La cámara se mueve lentamente hacia arriba y enfoca una luz blanca. Se corta la
música. Se vuelve a alejar. Abro la puerta del baño y ya vestido camino hacia mi
pieza. La televisión esta pasando un partido de Tenis que se jugó a la mañana. Ya
lo vi, pero como no tengo ganas de buscar el control remoto lo dejo. Primer plano
a mi mesa de luz.

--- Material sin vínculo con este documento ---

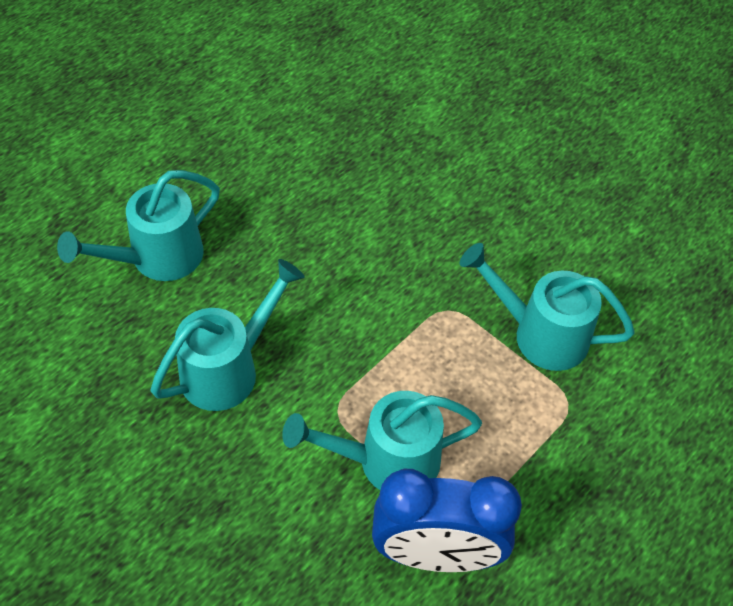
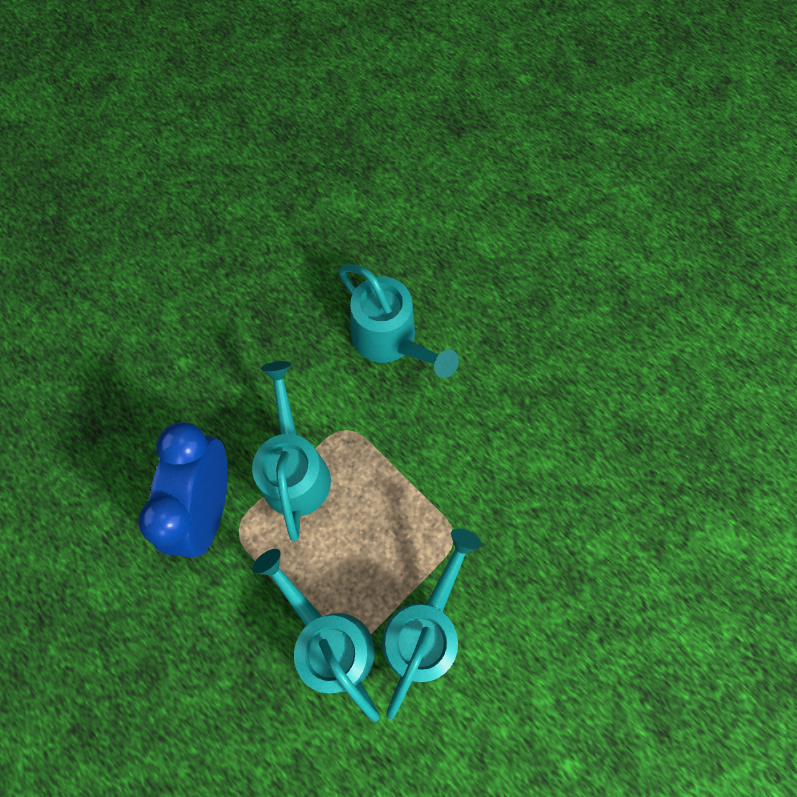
camera: 95 degrees right, 15 degrees up
(157, 258) = (505, 279): turquoise watering can -> turquoise watering can (329, 640)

Mi celular, las llaves, boletos viejos del colectivo y unos DVDs
convierten el paisaje en zona de guerra. El celular comienza a sonar. Casi lo
ignoro y me duermo pero después de pestañear un par de veces me logro
reincorporar y atiendo. “Preparate, hoy enderezamos la nave y partimos”. No tuve
tiempo a reaccionar pero como dice el mandamiento número diez, Siempre
estarás dispuesto a ayudar a un amigo en una aventura.

Todo negro. Vuelve la música y me doy cuenta que la imaginación y algo más me
habían hecho volar un poco de más. Veo mis zapatillas, extrañamente limpias y
veo que están desatadas como para variar, por lo que me agacho a unir en
sagrado matrimonio a mis cordones, pero obviamente es otra de esas uniones que
nunca llegan a durar. De repente, levanto lentamente la mirada, como si el tiempo
no pasara nunca y sigo un par de tacos con piernas tan largas y bellas que
hubiesen llevado a la guerra a cualquiera que se digne de ser hombre. Su cintura
clamaba por quien la domara y sus ojos invitaban a ser jinete. El humo del lugar,
las caras rojas, las luces rojas, los espejos, las ovejas y los lobos, todos juntos
aunque a esta altura ya no se sabía cuál era cuál. La miro fijo, ella me habla pero
no puedo entender lo que me dice. La cámara enfoca mi mano izquierda y
muestra como hago girar mi anillo de compromiso mientras me repito a mí mismo
“esta todo bien”.

Punto de partido para Federer. Suena la bocina y apago el televisor. Estoy vestido,
agarro las llaves y me dispongo a partir. El plano amplio del pasillo muestra como
camino hacia la puerta a paso lento. La bocina suena otra vez. Todo muy oscuro.
Prendo la luz y el silencio del garaje le da palabras a la consciencia pero no quiero
escucharla así que abro la puerta y salgo. Me subo al auto y escucho una canción
conocida “Riiing.... Riiiing.... Miau....”.

Se cierra la puerta y la mirada que tiempo atrás invitaba a la locura se transforma
en un ejemplo claro de indiferencia. La noche da paso al día y al Rey muerto Rey
puesto dice el dicho. Mi caminata suave deja paz a cada paso y el cruce de
miradas vuelve a terminar en carcajadas. Me acerco a mi amigo y empezamos a
caminar juntos. No hablamos, no es necesario hablar, el silencio lo dice todo. Se
aleja el plano, las luces son cada vez más suaves y ya a lo lejos, en el fondo de
ese pasillo lo único que se llega a ver es un cartel luminoso que dice Cuando
estás en el baile, hay que bailar.

Espero que les haya gustado, esto aunque no lo crean es un Parcial Domiciliario que tuvo nota 9,50 en la materia Taller de Escritura I de la Catedra Vàzquez de Lotito de la Facultad de Ciencias Sociales de la UBA je. Tengo planes de hacer un corto asi que cuando lo tenga les aviso, gracias al que lo leyó!